Micro-magnetofluidics offers a promising tool to regulate the drop formation process with versatile applications in engineering and biomedicine. In the present study, on-demand ferrofluid drop generation at a T-junction is investigated utilizing a magnetic pulse. Also, a novel method for ferrofluid droplet formation is introduced using a non-uniform Pulse-Width Modulation (PWM) magnetic field. A novel mechanism of drop generation named “beating regime” was seen for the first time in which the ferrofluid moves back and forth before the breakup. The effect of the magnetic induction, continuous phase flow rate, duty cycle, and applied frequency on the generation frequency and drop diameter was investigated under the PWM magnetic field and compared with those under the DC magnetic field. The results showed that greater values of drop diameter and generation frequency are obtained either when the magnetic induction and/or duty cycle increases or when the applied frequency decreases. The regime maps of ferrofluid droplet formation were presented for different magnetic Bond and Capillary numbers under both PWM and DC magnetic fields and compared with each other.
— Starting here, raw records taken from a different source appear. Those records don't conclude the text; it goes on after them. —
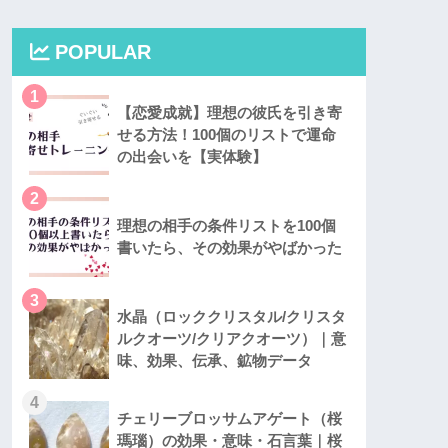
POPULAR
1
【恋愛成就】理想の彼氏を引き寄
せる方法！100個のリストで運命
の出会いを【実体験】
2
理想の相手の条件リストを100個
書いたら、その効果がやばかった
3
水晶（ロッククリスタル/クリスタ
ルクオーツ/クリアクオーツ）｜意
味、効果、伝承、鉱物データ
4
チェリーブロッサムアゲート（桜
瑪瑙）の効果・意味・石言葉｜桜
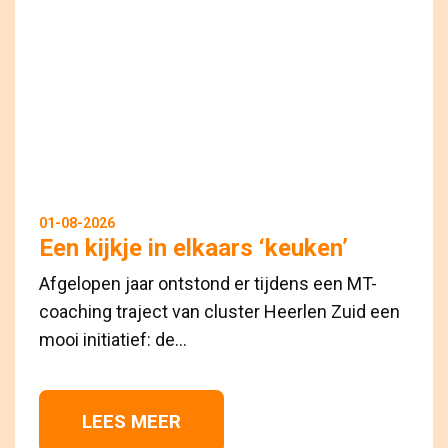
01-08-2026
Een kijkje in elkaars ‘keuken’
Afgelopen jaar ontstond er tijdens een MT-
coaching traject van cluster Heerlen Zuid een
mooi initiatief: de...
LEES MEER 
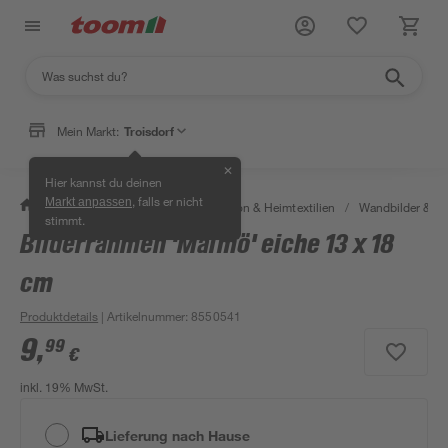
Mein Markt:
Troisdorf
✕
Hier kannst du deinen
, falls er nicht
Markt anpassen
/
Wohnen & Haushalt
/
Dekoration & Heimtextilien
/
Wandbilder & W
stimmt.
Bilderrahmen 'Malmö' eiche 13 x 18
cm
Produktdetails
| Artikelnummer
:
8550541
9
,
99
€
inkl. 19% MwSt.
Lieferung nach Hause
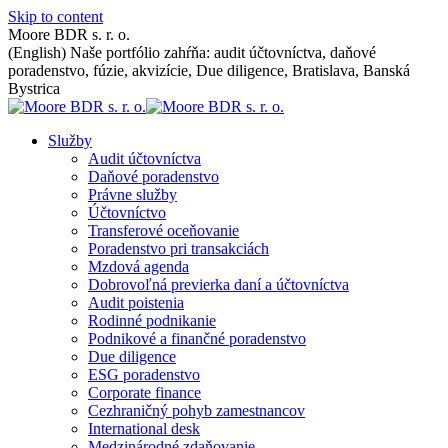
Skip to content
Moore BDR s. r. o.
(English) Naše portfólio zahŕňa: audit účtovníctva, daňové
poradenstvo, fúzie, akvizície, Due diligence, Bratislava, Banská
Bystrica
Služby
Audit účtovníctva
Daňové poradenstvo
Právne služby
Účtovníctvo
Transferové oceňovanie
Poradenstvo pri transakciách
Mzdová agenda
Dobrovoľná previerka daní a účtovníctva
Audit poistenia
Rodinné podnikanie
Podnikové a finančné poradenstvo
Due diligence
ESG poradenstvo
Corporate finance
Cezhraničný pohyb zamestnancov
International desk
Medzinárodné zdaňovanie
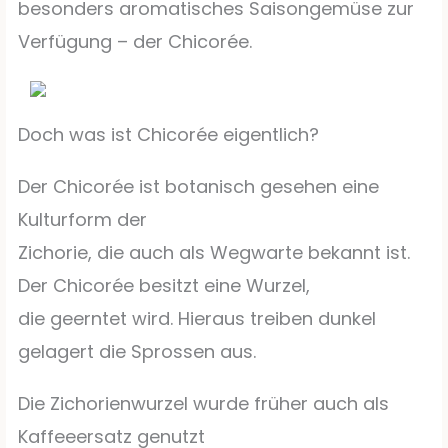
besonders aromatisches Saisongemüse zur
Verfügung – der Chicorée.
Doch was ist Chicorée eigentlich?
Der Chicorée ist botanisch gesehen eine
Kulturform der
Zichorie, die auch als Wegwarte bekannt ist.
Der Chicorée besitzt eine Wurzel,
die geerntet wird. Hieraus treiben dunkel
gelagert die Sprossen aus.
Die Zichorienwurzel wurde früher auch als
Kaffeeersatz genutzt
Finally, a correlation was presented to estimate the dimensionless drop diameter on the basis of four nondimensionalized parameters, showing a 7.2 % average relative error.

微磁流体技术在工程和生物医学领域具有广泛的应用，为调节液滴形成过程提供了一种有前途的工具。在本研究中，利用磁脉冲研究了在T形结处按需产生的铁磁流体滴。此外，介绍了一种使用非均匀脉冲宽度调制（PWM）磁场形成铁磁流体液滴的新方法。首次发现了一种新的液滴产生机制，称为“跳动状态”，其中铁磁流体在破裂前来回运动。在PWM磁场下研究了磁感应，连续相流量，占空比和施加频率对产生频率和液滴直径的影响，并将其与DC磁场下的影响进行了比较。结果表明，当磁感应强度和/或占空比增大或施加频率减小时，可以获得更大的墨滴直径和产生频率值。给出了在PWM和DC磁场下不同磁键数和毛细管数下铁磁流体液滴形成的状态图，并进行了比较。最后，提出了一种相关性，可基于四个无量纲参数估算无量纲液滴直径，平均相对误差为7.2％。给出了在PWM和DC磁场下不同磁键数和毛细管数下铁磁流体液滴形成的状态图，并进行了比较。最后，提出了一种相关性，可基于四个无量纲参数估算无量纲液滴直径，平均相对误差为7.2％。给出了在PWM和DC磁场下不同磁键数和毛细管数下铁磁流体液滴形成的状态图，并进行了比较。最后，提出了一种相关性，可基于四个无量纲参数估算无量纲液滴直径，平均相对误差为7.2％。